Summer Rewind: The Hour

23 Jul

The summer TV schedule isn’t as light as it once was and so it can be harder to squeeze in catch up projects of recent and not so long ago shows you missed. Last year I blasted through Scandal and took a slightly longer route with The Comeback, pairing a current show dominating discussion with one that is often featured on “Canceled Too Soon” lists (The Comeback is making its own comeback much to my delight in November). In a somewhat unplanned decision this has been repeated this year, first with Game of Thrones taking the Scandal position followed by the 2011 BBC 2 series The Hour.

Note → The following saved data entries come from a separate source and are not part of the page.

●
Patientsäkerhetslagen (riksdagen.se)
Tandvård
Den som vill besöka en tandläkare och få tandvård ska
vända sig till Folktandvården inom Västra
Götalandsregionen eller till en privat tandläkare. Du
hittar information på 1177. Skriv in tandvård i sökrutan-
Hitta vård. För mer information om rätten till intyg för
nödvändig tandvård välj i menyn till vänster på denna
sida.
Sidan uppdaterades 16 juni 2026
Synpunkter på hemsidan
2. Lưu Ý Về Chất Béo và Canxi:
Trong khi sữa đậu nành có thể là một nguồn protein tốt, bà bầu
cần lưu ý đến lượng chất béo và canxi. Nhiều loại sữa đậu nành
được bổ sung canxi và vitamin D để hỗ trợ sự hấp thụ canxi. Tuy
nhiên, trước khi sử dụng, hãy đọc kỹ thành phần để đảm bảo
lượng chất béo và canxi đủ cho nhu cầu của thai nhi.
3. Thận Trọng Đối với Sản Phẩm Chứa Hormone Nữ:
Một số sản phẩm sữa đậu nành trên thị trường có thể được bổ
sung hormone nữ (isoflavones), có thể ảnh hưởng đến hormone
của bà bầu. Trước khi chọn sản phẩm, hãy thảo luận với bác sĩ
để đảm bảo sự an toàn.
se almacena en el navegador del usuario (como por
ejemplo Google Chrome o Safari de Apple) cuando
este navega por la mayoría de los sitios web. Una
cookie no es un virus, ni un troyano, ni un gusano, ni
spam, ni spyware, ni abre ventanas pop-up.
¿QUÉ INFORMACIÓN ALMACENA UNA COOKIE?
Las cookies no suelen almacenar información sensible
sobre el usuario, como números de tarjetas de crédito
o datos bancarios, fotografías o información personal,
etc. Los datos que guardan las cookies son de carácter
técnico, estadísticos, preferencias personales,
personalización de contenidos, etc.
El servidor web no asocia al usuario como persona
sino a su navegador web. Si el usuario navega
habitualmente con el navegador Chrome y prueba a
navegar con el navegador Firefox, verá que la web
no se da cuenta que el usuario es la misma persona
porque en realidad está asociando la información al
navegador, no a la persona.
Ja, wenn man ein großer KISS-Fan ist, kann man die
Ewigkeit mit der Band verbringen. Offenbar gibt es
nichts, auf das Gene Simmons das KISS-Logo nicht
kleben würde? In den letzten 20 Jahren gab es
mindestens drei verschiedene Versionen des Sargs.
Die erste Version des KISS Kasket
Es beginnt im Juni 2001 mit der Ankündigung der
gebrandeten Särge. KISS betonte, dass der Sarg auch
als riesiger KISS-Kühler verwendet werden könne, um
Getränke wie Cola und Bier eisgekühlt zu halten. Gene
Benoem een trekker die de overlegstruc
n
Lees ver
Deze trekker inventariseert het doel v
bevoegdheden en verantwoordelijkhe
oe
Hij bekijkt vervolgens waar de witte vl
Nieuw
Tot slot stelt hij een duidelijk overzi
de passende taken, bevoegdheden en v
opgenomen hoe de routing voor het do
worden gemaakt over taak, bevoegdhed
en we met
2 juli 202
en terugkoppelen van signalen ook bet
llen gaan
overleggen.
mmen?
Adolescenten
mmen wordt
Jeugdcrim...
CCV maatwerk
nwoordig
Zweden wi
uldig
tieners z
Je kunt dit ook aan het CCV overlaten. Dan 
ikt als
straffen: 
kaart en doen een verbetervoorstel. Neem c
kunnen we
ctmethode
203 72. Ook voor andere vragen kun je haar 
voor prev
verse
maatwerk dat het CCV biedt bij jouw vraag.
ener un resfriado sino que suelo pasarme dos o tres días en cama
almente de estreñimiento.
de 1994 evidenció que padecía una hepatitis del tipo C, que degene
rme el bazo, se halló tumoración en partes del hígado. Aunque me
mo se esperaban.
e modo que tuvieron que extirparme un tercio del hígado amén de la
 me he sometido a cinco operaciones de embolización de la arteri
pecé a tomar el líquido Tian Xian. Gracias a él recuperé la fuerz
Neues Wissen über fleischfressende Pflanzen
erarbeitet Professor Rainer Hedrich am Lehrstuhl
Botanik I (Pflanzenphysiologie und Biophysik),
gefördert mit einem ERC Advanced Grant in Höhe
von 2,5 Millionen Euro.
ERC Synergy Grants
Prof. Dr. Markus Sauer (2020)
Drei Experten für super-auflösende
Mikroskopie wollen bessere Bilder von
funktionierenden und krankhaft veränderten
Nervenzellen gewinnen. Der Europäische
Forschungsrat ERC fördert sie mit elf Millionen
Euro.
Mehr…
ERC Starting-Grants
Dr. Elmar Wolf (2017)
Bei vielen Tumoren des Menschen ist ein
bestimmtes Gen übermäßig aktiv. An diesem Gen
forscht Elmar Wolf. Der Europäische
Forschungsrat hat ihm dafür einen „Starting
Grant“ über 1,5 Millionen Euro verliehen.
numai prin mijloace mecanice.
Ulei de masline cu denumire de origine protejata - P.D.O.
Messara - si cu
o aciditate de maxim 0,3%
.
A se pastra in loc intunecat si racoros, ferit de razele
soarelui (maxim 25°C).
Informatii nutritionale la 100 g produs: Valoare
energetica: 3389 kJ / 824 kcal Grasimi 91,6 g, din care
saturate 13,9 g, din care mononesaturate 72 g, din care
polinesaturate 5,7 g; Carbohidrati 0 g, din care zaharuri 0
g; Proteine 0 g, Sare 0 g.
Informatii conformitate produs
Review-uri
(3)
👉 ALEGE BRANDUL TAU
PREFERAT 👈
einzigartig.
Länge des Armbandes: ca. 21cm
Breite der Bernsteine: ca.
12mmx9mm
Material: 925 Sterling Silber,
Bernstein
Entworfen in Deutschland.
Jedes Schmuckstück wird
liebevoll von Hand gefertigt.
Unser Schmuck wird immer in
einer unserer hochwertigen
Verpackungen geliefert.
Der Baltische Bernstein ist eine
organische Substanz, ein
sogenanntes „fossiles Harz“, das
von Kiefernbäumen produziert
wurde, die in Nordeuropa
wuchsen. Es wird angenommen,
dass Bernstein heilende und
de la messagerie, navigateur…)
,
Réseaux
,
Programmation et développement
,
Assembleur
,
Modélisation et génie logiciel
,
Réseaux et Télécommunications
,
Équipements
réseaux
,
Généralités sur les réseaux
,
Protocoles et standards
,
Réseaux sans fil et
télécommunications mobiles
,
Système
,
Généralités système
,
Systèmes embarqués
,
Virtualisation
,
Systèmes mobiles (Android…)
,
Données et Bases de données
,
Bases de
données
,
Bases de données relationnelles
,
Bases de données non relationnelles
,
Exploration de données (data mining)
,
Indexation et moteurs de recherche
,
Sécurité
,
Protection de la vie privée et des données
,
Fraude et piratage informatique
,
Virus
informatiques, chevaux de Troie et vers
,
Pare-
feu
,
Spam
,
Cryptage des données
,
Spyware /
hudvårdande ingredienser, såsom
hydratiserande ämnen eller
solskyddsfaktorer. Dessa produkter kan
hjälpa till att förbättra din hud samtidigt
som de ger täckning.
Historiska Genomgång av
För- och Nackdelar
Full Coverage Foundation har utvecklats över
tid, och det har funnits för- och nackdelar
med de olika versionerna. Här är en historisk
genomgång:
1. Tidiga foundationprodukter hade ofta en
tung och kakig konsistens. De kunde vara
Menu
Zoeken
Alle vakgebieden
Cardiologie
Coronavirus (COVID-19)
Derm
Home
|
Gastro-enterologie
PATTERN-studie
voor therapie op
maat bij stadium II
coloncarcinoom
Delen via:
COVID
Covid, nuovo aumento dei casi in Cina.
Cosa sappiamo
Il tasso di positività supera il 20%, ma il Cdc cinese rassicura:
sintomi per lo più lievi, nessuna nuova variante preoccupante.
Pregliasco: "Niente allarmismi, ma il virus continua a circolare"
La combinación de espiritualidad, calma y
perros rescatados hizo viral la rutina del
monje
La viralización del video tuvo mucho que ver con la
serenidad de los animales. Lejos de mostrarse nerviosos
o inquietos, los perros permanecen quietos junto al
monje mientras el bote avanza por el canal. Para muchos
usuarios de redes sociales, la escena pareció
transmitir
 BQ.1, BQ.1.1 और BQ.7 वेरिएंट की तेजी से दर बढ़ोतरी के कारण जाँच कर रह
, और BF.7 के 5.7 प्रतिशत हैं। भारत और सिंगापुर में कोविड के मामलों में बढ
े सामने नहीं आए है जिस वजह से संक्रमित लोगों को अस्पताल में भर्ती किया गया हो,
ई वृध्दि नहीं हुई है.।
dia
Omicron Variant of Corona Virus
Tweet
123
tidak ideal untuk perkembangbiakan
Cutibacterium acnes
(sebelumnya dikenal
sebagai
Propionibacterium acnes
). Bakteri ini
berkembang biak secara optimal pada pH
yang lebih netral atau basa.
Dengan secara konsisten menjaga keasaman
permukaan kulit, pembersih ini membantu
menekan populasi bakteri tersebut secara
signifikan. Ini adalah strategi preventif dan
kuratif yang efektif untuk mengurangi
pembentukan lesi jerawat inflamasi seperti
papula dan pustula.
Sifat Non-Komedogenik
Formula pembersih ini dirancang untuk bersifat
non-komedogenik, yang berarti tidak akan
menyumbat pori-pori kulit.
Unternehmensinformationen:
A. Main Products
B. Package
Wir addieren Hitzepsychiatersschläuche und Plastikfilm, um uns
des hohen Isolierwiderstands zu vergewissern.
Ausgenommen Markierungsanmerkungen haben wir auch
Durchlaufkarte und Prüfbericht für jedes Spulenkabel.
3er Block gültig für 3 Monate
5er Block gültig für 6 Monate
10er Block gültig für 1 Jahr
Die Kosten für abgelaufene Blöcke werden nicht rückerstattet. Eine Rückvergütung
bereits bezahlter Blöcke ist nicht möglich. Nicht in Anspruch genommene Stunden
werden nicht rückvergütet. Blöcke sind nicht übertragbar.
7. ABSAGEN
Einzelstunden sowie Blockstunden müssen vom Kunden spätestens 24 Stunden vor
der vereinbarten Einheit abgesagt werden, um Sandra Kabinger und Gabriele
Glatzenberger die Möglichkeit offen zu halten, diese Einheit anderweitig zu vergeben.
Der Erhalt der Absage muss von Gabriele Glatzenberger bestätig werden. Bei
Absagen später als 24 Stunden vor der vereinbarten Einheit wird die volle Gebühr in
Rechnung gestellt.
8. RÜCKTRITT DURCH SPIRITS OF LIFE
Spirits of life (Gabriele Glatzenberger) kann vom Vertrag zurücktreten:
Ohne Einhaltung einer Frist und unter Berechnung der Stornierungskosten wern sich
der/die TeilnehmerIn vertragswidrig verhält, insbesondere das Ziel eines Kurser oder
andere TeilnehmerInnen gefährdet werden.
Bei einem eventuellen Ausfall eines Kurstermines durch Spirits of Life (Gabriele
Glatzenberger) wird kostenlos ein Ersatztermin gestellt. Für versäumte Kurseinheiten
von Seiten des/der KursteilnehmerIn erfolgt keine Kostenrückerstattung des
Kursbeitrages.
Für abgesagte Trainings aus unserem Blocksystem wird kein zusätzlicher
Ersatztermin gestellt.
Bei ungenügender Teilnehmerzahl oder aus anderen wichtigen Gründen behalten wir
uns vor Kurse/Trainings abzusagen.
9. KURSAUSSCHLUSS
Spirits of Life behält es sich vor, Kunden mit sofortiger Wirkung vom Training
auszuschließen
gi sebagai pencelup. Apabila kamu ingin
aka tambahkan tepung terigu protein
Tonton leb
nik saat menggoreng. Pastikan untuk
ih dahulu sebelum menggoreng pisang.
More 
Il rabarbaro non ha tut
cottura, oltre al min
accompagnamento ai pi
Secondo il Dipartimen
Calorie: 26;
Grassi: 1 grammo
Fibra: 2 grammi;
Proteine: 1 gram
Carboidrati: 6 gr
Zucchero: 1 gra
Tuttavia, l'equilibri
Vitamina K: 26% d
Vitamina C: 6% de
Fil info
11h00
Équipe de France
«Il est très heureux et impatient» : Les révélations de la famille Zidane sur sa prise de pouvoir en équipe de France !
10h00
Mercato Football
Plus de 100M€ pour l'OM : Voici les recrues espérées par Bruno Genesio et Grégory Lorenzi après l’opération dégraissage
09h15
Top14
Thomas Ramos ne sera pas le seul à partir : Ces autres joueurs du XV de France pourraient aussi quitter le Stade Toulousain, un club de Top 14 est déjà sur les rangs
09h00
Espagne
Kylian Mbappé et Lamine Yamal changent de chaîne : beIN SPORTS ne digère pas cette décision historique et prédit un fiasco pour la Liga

Why I didn’t watch The Hour when it first aired is a bit of a mystery as it has all the elements that I find appealing – great cast, a writer I admire, a 1950s setting, fantastic looking costumes and a spy plot – and it’s even more curious as to why it has taken me so long to get to it. Yesterday I contemplated a Gossip Girl rewatch (I blame Preserve and this incredible Leighton Meester op-ed) and instead decided it was time to start The Hour as the boxset had been sitting on my desk untouched for a week. The length of the show (a total of 12 episodes) as it was pointed out to me on Twitter made the choice a no-brainer. And I’m so glad I did as less than 24 hours later I have finished season 1; it’s love.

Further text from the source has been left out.